▶ Work to complete
Pull out every line below holding the word "input".

▶ Data for this exercise
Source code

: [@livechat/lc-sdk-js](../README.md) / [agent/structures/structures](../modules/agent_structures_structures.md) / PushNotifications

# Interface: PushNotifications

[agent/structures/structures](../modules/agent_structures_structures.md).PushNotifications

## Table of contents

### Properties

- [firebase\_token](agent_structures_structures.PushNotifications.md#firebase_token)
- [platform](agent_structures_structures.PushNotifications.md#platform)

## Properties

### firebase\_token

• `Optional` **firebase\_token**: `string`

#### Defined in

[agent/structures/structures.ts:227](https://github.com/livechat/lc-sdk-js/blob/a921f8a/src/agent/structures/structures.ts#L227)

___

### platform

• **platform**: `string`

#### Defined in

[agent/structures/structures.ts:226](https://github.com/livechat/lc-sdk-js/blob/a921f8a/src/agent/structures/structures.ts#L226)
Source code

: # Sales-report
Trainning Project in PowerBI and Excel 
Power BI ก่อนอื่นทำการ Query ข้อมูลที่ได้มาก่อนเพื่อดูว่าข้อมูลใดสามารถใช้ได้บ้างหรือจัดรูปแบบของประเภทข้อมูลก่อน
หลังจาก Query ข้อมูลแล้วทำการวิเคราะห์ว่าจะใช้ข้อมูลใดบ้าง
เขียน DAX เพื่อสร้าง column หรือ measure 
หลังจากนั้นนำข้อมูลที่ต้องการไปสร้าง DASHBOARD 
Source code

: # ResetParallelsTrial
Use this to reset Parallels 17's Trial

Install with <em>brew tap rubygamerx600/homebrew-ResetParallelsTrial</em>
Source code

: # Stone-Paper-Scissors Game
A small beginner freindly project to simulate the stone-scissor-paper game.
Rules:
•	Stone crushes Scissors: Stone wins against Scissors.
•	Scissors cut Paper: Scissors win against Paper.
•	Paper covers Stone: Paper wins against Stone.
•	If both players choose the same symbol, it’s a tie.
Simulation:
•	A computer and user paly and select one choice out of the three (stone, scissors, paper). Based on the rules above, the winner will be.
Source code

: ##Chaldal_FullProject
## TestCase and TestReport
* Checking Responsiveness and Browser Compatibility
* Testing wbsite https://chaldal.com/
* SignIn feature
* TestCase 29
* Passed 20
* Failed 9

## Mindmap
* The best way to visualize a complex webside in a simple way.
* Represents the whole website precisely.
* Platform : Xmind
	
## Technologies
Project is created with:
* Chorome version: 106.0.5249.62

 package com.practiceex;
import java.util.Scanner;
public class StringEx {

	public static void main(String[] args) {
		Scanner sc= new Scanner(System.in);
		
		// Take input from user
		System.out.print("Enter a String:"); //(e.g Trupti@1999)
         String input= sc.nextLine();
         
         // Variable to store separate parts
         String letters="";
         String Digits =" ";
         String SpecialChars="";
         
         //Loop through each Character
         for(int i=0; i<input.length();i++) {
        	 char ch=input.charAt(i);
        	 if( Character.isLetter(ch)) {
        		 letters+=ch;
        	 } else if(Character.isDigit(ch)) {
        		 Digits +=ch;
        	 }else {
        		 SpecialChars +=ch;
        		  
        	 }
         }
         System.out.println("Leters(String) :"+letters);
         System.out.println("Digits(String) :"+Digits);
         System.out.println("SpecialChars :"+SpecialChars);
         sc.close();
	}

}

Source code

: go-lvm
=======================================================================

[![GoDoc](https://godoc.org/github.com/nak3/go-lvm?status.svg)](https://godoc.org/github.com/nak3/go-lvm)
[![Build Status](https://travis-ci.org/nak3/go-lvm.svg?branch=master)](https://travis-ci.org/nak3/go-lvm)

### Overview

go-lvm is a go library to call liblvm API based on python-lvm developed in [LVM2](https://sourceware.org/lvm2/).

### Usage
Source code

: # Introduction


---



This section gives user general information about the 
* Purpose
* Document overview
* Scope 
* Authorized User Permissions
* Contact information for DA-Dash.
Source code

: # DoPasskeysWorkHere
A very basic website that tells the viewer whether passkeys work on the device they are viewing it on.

▶ Task answer
		// Take input from user
         String input= sc.nextLine();
         for(int i=0; i<input.length();i++) {
        	 char ch=input.charAt(i);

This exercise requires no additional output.